Dieser Beitrag hat 4 Kommentare

  1. Jennifer beccard

    Liebe Sabine, ich mag Deine Mondyogaseite sehr. Bin ich froh, bei meinen Recherchen zu ihr geführt worden zu sein. Vielen Dank für Deine liebevolle Art und Deine dafür gegebene Lebenszeit.
    Ich freue mich sehr über den Mondzeichenkalender. Ich selbst bin 50 und unterrichte seit dem letzten Sommer regelmäßig Yoga in einem kleinerem, aber wie ich empfinde feinem am See gelegenen Sport und Wellness und Gesundheitszentrum. Für mich ist es gerade die Erfüllung eines Wunsches und Vision und ich bin jeden Tag dankbar dafür. Da ich wöchentlich 2 bis 3 Yogaklassen geben von 50 bzw. 80 min, kann ich soviel lernen dabei, über die Yoginis, Yogis und mich, und bei meiner Unterrichtsgestaltung habe ich mich tatsächlich von den Mond Kalender, den Mond Zeichen und dazu passenden Asanas leiten lassen. Es kam inspirativ intuitiv zu mir, ich fing an, es auszuprobieren und fand es angenehm und auch erdend, wie eine Basis, die mir selbst Ruhe und Vertrauen für mich, meinen Unterricht und ja auch meinen Körpertempel😍schenkte.
    Meinen Schülern vermittle ich (noch) nicht das ich nach Mond und Sternzeichen und Körperregionen, den Unterricht gestalte.
    Das ist bis jetzt eher mein Forschen, erfahren und beobachten. Ich bin selbst sehr gespannt, wie sich alles weiter gestalten und fügen wird. Die Reaktionen meiner Schüler, zeigen mir in jedem Fall, daß ich zur richtigen Zeit, am richtigen Ort bin. Sie sind dankbar, ich bin dankbar.
    Ach ich liebe überhaupt, die vielfältigen Wege des Yoga, so viele Tore, Türen die es zu öffnen gibt. Und dazu all die vielen schönen Hilfsmittel, Werkzeuge….
    (Wie auch ❤️Achtsamkeit💖zum Beispiel)
    Yoga ist für mich immer wieder nach Hause kommen, dorthin, wo Geborgenheit, Akzeptanz, Freude, Fülle, Ruhe, Weite, Sicherheit, Unendlichkeit, Liebesfluss, Schönheit und so Vieles mehr auch zu Hause sind….

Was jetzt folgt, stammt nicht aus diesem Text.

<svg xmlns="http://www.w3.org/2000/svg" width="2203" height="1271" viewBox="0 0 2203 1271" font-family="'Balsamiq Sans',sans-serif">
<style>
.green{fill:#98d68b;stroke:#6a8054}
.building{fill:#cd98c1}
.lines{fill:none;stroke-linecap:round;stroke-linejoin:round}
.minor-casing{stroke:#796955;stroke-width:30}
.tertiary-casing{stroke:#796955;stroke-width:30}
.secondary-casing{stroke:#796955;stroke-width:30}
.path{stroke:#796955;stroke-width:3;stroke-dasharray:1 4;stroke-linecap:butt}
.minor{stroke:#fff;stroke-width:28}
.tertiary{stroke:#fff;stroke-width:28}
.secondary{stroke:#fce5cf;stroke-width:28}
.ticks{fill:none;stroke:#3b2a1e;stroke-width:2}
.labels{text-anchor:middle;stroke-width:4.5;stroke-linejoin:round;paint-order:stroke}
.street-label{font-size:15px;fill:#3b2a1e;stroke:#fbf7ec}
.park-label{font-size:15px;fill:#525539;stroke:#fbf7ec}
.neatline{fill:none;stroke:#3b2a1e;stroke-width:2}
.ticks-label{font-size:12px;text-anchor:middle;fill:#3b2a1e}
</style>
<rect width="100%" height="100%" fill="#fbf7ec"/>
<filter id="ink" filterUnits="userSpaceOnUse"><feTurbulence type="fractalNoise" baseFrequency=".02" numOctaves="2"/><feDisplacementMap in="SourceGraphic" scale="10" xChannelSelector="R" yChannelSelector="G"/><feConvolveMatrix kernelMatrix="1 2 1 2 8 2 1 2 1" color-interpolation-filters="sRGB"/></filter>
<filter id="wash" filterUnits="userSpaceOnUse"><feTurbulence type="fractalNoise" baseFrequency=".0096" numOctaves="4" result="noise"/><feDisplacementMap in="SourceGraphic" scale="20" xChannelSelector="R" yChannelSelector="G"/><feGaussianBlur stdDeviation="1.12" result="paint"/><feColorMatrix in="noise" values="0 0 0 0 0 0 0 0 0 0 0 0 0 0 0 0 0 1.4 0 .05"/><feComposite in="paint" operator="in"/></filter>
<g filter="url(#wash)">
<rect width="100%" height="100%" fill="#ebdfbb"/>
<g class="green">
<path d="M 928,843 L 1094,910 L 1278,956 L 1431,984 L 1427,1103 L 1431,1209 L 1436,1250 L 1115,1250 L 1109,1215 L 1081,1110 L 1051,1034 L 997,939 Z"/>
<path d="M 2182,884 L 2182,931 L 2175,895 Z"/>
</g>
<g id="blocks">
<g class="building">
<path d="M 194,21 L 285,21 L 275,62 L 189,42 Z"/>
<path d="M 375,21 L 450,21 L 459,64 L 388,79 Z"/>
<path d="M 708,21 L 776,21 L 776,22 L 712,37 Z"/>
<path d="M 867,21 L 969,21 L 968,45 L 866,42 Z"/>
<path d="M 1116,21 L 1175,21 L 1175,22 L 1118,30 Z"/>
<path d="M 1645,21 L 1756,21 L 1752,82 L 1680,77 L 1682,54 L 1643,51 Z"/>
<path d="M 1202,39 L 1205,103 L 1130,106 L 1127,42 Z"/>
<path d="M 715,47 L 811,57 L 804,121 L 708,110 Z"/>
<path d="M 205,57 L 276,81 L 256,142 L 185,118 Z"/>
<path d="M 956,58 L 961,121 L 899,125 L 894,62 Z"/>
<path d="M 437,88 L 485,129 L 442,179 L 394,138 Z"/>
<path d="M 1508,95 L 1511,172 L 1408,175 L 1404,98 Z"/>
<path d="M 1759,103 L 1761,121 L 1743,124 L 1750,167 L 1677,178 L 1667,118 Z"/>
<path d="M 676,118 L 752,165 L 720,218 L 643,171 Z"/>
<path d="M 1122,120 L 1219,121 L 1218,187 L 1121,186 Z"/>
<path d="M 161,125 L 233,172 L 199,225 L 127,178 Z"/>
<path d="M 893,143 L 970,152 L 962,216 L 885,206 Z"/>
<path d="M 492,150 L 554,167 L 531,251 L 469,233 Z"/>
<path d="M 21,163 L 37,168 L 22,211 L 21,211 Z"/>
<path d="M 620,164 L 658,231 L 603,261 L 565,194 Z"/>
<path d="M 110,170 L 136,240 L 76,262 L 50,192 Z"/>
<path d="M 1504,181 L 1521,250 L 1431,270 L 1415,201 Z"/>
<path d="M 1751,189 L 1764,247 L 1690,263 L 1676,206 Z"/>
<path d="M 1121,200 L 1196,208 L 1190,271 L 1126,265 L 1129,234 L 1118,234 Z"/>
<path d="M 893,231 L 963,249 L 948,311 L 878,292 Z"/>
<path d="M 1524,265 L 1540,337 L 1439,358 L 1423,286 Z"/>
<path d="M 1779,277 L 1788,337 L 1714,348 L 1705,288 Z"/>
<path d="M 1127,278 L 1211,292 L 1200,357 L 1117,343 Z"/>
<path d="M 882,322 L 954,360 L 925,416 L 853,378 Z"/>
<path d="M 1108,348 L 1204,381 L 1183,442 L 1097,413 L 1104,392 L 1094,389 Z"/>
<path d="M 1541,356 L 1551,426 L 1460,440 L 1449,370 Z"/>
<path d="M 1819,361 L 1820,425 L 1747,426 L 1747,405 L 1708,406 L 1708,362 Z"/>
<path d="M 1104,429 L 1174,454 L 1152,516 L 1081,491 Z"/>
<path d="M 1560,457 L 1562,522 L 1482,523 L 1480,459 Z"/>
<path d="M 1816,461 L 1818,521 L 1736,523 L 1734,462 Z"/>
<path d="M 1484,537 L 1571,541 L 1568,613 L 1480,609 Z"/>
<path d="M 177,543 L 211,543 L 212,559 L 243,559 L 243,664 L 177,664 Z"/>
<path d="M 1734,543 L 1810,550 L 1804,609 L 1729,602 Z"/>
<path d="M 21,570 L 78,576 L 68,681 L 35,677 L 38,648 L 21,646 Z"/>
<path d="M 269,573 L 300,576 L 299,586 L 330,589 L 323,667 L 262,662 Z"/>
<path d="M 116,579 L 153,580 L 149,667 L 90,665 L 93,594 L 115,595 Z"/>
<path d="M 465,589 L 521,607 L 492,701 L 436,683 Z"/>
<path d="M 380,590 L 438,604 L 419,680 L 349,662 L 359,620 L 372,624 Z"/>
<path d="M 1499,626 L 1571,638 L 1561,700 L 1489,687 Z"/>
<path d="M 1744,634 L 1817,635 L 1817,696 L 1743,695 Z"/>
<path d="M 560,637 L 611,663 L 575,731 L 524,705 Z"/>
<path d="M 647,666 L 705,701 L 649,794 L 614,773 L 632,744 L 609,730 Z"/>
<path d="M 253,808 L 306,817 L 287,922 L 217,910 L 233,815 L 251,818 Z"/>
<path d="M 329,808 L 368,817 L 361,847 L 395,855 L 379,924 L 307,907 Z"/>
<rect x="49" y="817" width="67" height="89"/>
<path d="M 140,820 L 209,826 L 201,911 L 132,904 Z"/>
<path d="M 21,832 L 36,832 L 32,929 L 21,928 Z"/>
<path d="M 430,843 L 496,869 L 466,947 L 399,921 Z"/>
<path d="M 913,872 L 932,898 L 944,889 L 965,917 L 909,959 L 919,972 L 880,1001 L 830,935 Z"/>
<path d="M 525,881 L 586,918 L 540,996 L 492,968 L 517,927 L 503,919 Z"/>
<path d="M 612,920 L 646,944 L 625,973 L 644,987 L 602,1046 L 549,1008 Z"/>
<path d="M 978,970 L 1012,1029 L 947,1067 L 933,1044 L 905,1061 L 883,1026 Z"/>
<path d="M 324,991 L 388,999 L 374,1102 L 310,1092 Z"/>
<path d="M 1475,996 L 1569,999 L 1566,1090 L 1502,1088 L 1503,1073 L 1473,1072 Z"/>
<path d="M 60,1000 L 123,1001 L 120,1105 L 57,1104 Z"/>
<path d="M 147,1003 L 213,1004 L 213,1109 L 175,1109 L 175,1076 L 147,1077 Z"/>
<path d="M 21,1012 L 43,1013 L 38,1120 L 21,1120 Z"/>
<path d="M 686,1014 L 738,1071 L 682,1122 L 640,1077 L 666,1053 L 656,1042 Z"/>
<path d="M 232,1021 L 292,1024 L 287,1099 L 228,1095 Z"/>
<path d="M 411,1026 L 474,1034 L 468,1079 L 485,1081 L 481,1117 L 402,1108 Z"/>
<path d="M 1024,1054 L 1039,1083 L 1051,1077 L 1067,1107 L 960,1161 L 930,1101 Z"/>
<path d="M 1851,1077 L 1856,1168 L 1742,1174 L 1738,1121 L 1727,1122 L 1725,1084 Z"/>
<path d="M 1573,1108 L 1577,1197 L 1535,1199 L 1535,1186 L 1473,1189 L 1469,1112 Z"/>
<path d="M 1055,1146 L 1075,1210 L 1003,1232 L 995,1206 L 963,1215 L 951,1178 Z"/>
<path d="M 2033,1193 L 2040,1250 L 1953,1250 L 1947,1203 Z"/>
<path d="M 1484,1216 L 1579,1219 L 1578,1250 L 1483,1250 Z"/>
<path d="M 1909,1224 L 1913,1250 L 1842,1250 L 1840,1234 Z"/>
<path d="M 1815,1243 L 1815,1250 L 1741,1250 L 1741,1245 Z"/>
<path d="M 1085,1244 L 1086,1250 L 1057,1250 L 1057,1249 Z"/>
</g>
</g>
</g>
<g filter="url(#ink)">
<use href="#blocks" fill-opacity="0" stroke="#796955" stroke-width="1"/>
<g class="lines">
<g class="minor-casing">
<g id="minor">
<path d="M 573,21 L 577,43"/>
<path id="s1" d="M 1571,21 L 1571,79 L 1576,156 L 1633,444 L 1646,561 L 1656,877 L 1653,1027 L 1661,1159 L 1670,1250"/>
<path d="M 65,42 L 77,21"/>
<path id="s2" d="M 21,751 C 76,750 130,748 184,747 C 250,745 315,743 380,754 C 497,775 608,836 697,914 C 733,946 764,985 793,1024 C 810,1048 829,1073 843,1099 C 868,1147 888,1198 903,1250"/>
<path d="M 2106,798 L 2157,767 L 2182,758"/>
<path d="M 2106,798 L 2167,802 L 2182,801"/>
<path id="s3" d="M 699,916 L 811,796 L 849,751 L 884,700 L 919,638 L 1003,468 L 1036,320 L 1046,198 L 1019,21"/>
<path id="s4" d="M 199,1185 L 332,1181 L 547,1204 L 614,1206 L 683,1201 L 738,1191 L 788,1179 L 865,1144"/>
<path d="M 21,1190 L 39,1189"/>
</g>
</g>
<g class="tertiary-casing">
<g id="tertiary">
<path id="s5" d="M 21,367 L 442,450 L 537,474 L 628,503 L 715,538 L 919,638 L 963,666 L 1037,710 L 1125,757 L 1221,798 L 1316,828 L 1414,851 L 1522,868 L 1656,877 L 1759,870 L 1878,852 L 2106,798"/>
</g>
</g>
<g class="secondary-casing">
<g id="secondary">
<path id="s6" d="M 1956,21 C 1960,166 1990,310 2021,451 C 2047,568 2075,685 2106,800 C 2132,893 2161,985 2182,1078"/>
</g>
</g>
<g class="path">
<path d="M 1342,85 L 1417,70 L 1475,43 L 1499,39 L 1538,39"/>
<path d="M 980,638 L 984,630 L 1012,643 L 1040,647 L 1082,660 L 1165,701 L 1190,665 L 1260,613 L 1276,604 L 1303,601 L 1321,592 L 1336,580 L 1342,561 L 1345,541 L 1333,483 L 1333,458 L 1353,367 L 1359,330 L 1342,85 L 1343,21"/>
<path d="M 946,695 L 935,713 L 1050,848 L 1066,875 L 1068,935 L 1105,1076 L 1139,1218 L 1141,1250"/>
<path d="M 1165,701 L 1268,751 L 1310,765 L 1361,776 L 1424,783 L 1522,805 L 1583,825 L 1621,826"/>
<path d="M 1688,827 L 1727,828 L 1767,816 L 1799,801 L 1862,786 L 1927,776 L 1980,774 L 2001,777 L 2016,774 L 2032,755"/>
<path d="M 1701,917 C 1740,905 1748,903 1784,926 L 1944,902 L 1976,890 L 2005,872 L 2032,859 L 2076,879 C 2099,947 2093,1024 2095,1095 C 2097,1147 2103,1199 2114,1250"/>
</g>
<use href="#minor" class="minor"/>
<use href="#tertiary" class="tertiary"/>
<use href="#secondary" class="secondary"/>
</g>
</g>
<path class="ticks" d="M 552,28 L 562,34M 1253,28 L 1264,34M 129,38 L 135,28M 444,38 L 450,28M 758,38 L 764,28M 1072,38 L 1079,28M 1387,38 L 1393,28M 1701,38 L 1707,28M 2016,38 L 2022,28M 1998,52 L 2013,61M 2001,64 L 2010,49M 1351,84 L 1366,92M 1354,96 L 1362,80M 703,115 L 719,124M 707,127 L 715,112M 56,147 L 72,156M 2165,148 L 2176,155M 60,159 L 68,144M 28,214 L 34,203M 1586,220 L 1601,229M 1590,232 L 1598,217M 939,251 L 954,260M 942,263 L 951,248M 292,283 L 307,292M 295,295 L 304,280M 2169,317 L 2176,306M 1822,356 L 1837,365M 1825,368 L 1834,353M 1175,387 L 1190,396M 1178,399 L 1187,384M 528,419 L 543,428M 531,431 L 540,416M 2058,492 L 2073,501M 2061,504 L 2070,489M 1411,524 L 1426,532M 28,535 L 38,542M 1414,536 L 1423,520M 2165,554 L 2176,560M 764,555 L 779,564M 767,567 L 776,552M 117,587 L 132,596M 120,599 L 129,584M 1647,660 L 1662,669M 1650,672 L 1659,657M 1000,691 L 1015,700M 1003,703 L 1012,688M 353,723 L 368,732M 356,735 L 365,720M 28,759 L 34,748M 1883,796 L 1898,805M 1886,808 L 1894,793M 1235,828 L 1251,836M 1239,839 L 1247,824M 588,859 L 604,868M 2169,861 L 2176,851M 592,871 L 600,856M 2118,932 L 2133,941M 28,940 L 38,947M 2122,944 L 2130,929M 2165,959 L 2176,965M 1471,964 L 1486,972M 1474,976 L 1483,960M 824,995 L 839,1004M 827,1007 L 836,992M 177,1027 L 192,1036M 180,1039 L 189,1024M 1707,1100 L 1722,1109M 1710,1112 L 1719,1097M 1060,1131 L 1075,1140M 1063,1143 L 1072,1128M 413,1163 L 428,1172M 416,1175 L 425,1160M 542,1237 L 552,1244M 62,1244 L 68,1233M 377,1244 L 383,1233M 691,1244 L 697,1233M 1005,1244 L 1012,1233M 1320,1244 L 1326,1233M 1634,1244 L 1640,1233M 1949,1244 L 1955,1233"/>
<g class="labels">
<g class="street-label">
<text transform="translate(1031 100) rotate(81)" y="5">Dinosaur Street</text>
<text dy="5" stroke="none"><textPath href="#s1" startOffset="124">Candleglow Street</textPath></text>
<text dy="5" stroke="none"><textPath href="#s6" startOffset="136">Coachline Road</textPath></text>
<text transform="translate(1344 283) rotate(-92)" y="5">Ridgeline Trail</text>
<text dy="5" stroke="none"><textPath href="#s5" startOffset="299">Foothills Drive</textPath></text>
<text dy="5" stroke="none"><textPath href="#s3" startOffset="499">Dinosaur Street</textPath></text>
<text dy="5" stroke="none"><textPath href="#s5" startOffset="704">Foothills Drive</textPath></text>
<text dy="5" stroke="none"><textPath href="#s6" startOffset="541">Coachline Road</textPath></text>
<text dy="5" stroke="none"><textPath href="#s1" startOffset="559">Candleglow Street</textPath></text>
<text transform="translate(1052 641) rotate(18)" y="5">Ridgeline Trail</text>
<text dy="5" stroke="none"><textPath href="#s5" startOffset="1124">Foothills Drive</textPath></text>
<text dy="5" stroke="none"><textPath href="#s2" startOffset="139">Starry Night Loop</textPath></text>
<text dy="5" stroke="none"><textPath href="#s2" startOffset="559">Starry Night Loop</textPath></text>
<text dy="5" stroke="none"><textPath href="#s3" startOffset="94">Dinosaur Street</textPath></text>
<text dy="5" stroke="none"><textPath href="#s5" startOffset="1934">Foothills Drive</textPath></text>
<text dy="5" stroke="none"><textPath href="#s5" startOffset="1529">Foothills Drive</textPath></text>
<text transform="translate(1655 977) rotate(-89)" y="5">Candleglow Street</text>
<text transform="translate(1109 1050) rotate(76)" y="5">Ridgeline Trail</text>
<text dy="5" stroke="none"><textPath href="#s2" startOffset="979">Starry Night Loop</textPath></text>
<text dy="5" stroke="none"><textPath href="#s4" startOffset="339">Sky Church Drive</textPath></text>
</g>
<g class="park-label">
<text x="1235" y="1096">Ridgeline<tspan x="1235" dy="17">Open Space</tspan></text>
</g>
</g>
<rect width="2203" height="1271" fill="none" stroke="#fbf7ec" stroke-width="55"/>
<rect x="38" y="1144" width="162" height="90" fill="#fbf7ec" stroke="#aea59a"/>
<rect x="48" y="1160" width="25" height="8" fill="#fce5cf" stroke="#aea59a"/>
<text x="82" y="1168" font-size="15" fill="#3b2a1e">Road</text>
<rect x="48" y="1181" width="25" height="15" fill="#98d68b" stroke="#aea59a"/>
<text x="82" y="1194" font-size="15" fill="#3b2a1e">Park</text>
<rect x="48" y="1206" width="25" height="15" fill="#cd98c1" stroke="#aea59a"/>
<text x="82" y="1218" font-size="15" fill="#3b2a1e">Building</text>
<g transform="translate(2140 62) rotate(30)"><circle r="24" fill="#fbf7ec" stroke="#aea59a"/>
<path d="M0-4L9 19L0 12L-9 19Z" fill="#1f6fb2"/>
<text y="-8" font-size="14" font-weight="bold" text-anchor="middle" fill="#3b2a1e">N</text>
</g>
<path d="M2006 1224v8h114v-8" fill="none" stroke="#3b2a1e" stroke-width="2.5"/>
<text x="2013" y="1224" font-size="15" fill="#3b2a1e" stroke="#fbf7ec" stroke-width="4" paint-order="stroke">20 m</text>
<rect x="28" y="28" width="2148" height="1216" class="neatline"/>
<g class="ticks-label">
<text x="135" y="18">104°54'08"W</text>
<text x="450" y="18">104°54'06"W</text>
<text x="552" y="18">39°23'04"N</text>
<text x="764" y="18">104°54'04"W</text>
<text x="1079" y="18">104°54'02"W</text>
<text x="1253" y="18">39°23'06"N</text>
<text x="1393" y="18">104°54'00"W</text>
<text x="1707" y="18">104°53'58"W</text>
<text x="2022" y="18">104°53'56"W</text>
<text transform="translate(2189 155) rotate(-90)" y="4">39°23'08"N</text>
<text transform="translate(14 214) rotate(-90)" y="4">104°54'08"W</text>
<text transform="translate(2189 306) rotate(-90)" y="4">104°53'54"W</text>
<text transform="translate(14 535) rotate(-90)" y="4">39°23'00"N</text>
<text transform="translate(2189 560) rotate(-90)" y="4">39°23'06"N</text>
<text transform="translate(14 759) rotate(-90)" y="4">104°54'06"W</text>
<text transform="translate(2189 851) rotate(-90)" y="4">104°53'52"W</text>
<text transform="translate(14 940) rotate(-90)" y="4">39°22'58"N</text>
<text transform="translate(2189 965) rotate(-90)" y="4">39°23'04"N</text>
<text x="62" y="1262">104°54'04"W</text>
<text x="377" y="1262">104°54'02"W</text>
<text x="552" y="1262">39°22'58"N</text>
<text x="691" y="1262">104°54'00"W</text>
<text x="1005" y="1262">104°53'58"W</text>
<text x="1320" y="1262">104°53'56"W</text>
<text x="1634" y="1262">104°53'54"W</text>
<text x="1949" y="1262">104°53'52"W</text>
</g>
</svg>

    Ich wünsche Dir weitere gute Heilung bei Deinen Oberschenkelbruch und viel Genuß beim Achtsamkeitsüben.

    Liebe Grüße,
    Namasté
    Jennifer

    1. Sabiene

      @Jennifer: Vielen herzlichen Dank für deinen ausführlichen und lieben Kommentar! „Yoga ist wie nach Hause kommen“ – Genau so ist es auch für mich.
      LG
      Sabiene

  2. Liebe Sabiene,
    vielen Dank für den tollen und übersichtlichen Artikel. Ich empfinde es auch so, dass das Thema Achtsamkeit (ähnlich wie Yoga oder vegane Ernährung) bei vielen als Lifestyle-Thema Verwendung findet. Tatsächlich stört mich das überhaupt nicht, soll sich doch jede*r rauspicken, was passt. 😊
    Ich finde eigentlich den Grundsatz aber soo wichtig, dass alles Leid vermieden werden soll. Daraus lassen sich dann wieder viele gute Schlüsse ziehen. Und wenn viele Menschen etwas dazu beitragen, macht es unsere Welt mit Sicherheit zu einem besseren Ort.

    Herzliche Grüße,
    Simone

    1. Sabiene

      @Simone: Das ist ein ganz entscheidender Grundsatz!